Loops cause too much local data error. Trouble processing large arrays in global memory on a kernel.

I have a large array that I’m copying into global memory and hoping to make it available for the 500 kernels that modify it.

The array has to be 500000 in length.
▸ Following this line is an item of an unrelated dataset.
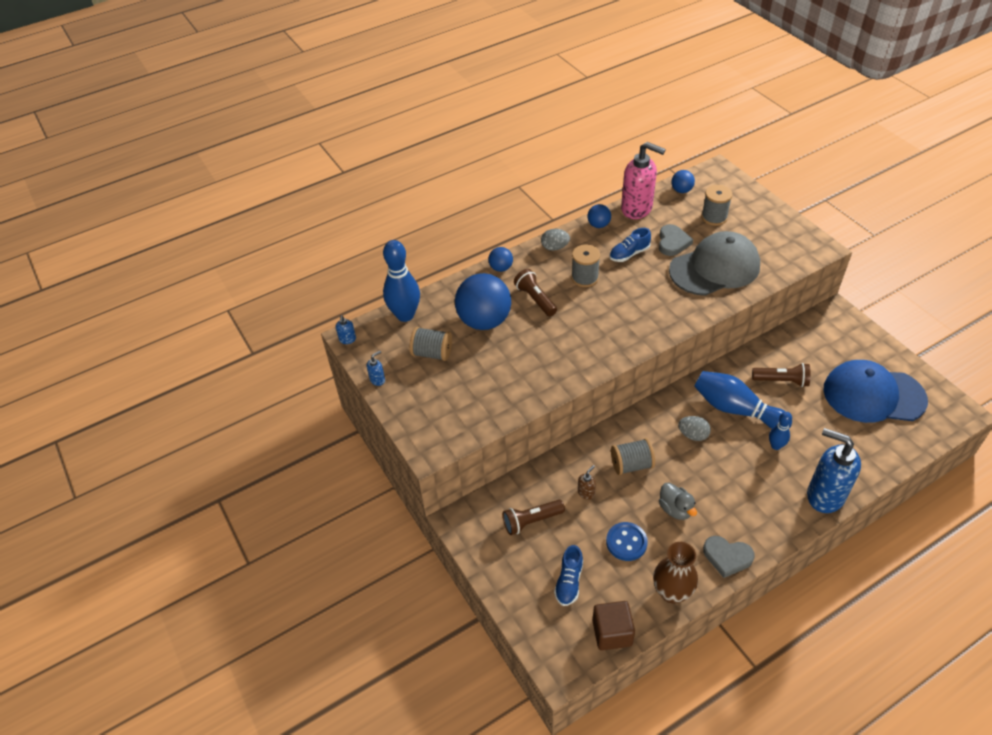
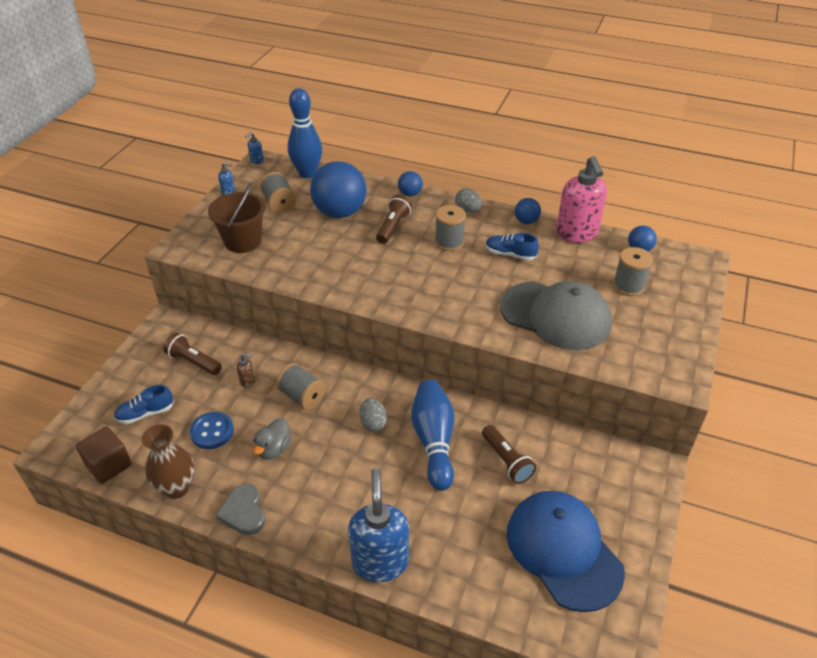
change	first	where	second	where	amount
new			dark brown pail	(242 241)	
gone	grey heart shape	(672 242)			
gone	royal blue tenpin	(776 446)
I’ve declared it in the host as:

#define VERTMAX 500000

#define NSMAX 15000

//beggining of the code


//some code

cudaMemcpy(nrays, hnrays, VERTMAX*sizeof(int),cudaMemcpyHostToDevice );//array

//d_tpick is float array of 500 items

//d_tdist is int array of 500 items

//d_x is float array of 500 items

//d_y is float array of 500 items

//d_z is float array of 500 items

//d_sums is float array of 4 items

//ngshot is an int

//t is a float array of 5000000 items, values get read inside the kernel with no problems

traceshot<<<500,1>>>(  d_tpick, d_dist, d_x, d_y, d_z,  d_sums, ngshot, t , nrays);

Inside the traceshot kernel:

int    i,j,k,ish,jsh,ksh,iii,iiiii,



int addy;

int iseg [NSMAX];

	//Double variables

       double x,y,z,xi,yj,zk,xs,ys,zs,



	//Double Arrays

   	double gradt[4],dd[4],tstat[6];

while(j<=nseg){//0 to 15000 or less

    //some code

  while(iii<=nseg){//0 to 15000 or less

   //some code

   //index gets a valid integer value

nrays[index] +=1;//error in this line



ptxas error : Entry function ‘_Z9traceshotPdS_S_S_S_S_iPfPi’ uses too much local data (0xea60 bytes, 0x4000 max)
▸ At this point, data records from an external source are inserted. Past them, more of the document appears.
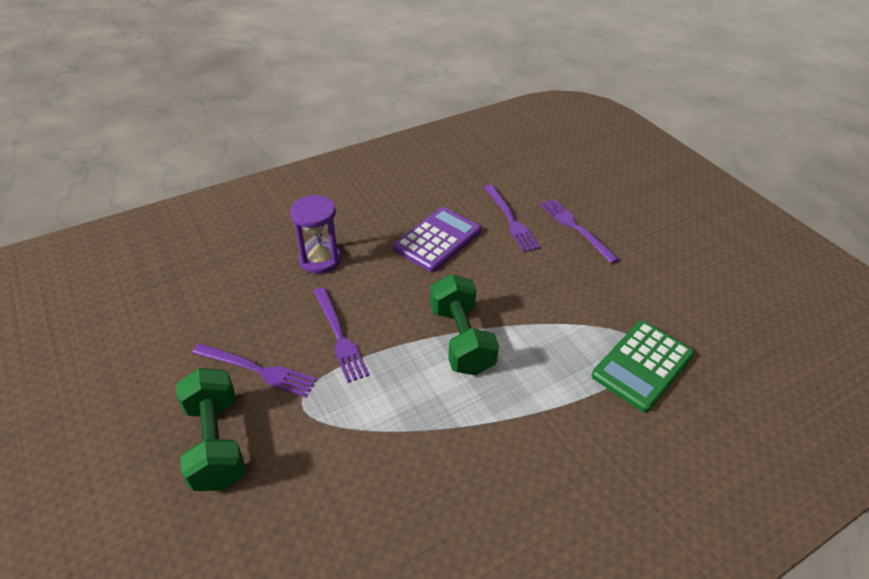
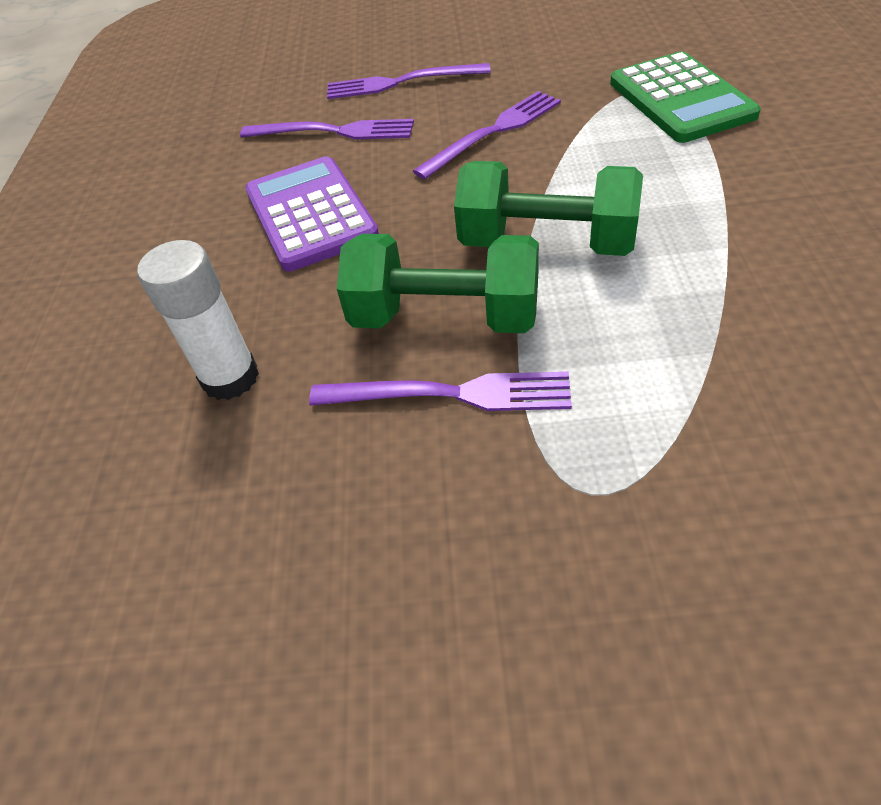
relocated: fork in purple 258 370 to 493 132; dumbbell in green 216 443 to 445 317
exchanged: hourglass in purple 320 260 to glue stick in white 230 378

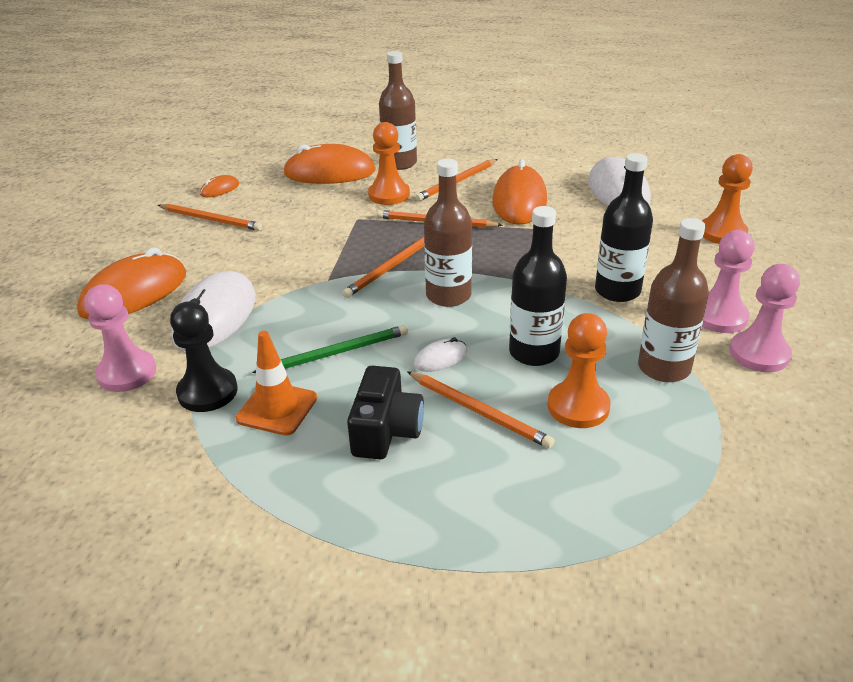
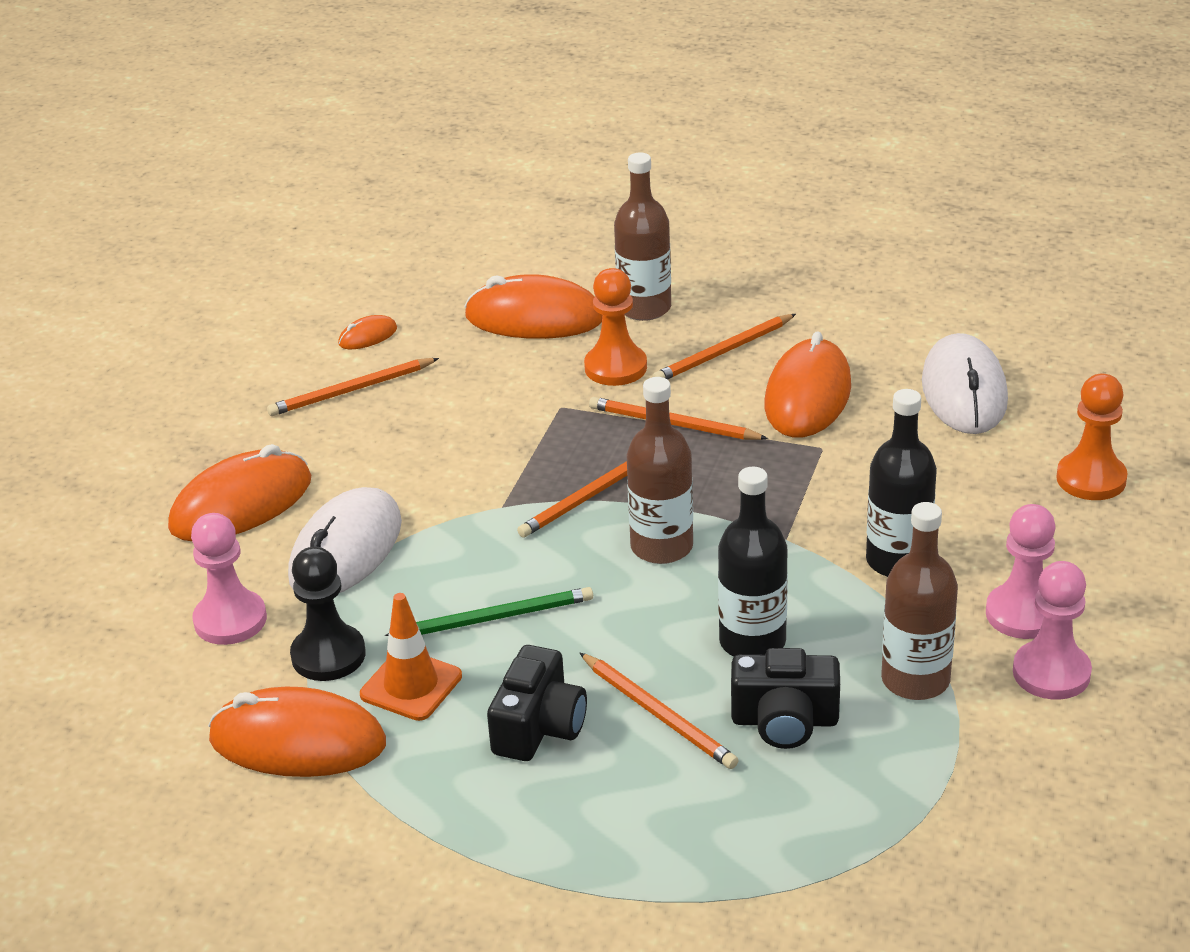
missing: mouse in white 440 358
appeared: mouse in orange 298 742
exchanged: pawn in orange 578 407 to camera in black 784 721
spun: pencil in orange 211 220 = 351 390 120 degrees clockwise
make: *** [somename.o] Error 255

If I remove the error line the program compiles sucessfully. Why does CUDA say I’m using too much local data if the large array is stored in global memory?

(Thanks in advance, I’ve been crawling the forum for weeks now and I haven’t found a logical explanation for this problem so I had to post)

There is a 16kb per thread local memory limit. Your kernel uses far more than that - iseg requires 60kb by itself.